Hardworking bees are on the scene of the Tye Preston Memorial Library’s (TPML) first bluebonnet of the season, according to librarians.
They anticipate a “gorgeous bloom to look forward to this spring.”
Exactly when or where that might occur is a hot topic.
According to the popular Texas Wildflower Report’s (TWR) Facebook page, “there’s a warm-up and then a cool down and another a warm-up and another cool down coming now until March. At this point, I would be more surprised if we didn’t have at least an average season.”
Bluebonnets usually bloom in the hill country the first three weeks in April.
TWR will issue a “Texas Wildflowers and Solar Eclipse Report” in March.
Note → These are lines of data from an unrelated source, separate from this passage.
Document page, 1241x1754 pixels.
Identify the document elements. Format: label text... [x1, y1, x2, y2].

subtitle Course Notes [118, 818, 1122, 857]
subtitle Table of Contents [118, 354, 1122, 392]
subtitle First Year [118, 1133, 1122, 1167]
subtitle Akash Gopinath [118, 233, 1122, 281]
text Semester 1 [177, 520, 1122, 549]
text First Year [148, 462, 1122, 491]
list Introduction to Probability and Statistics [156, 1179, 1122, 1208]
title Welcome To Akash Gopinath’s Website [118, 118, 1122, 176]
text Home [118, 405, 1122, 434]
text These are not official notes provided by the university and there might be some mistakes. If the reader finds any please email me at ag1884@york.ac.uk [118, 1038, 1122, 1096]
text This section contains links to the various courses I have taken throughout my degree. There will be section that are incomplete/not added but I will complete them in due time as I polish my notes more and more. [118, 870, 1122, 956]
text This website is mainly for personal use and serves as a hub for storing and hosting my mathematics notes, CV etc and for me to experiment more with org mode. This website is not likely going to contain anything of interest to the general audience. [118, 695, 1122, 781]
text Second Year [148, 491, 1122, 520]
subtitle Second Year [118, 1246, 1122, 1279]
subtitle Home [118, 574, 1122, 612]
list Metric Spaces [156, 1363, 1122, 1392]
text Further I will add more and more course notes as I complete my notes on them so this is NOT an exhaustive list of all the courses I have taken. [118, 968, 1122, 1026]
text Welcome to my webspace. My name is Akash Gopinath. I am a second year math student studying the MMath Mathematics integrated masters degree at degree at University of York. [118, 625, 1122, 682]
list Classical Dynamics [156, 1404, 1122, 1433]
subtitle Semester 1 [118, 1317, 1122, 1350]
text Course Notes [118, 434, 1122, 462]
While some eastern parts of Comal and Hays counties fall outside of the path of totality, the eclipse in Comal Cunty will be a deep partial with a magnitude of 99.77%.
The new guide will highlight routes in the path of the eclipse and provide links to resources about how to view and/or photograph the eclipse.
An ebook, “Hunting Texas Wildflowers: 2024 Edition” also is planned.
The most popular times to view wildflowers in Texas are the months of March, April, May and June, TWR said.
According to its website, wildflowerhaven.com, if temperatures and rainfall amounts are just right, bluebonnets will start to bloom in late February to early March.
However, only a small percentage of bluebonnets bloom before mid-March. The peak of the bluebonnet season is between the last week in March through the end of April.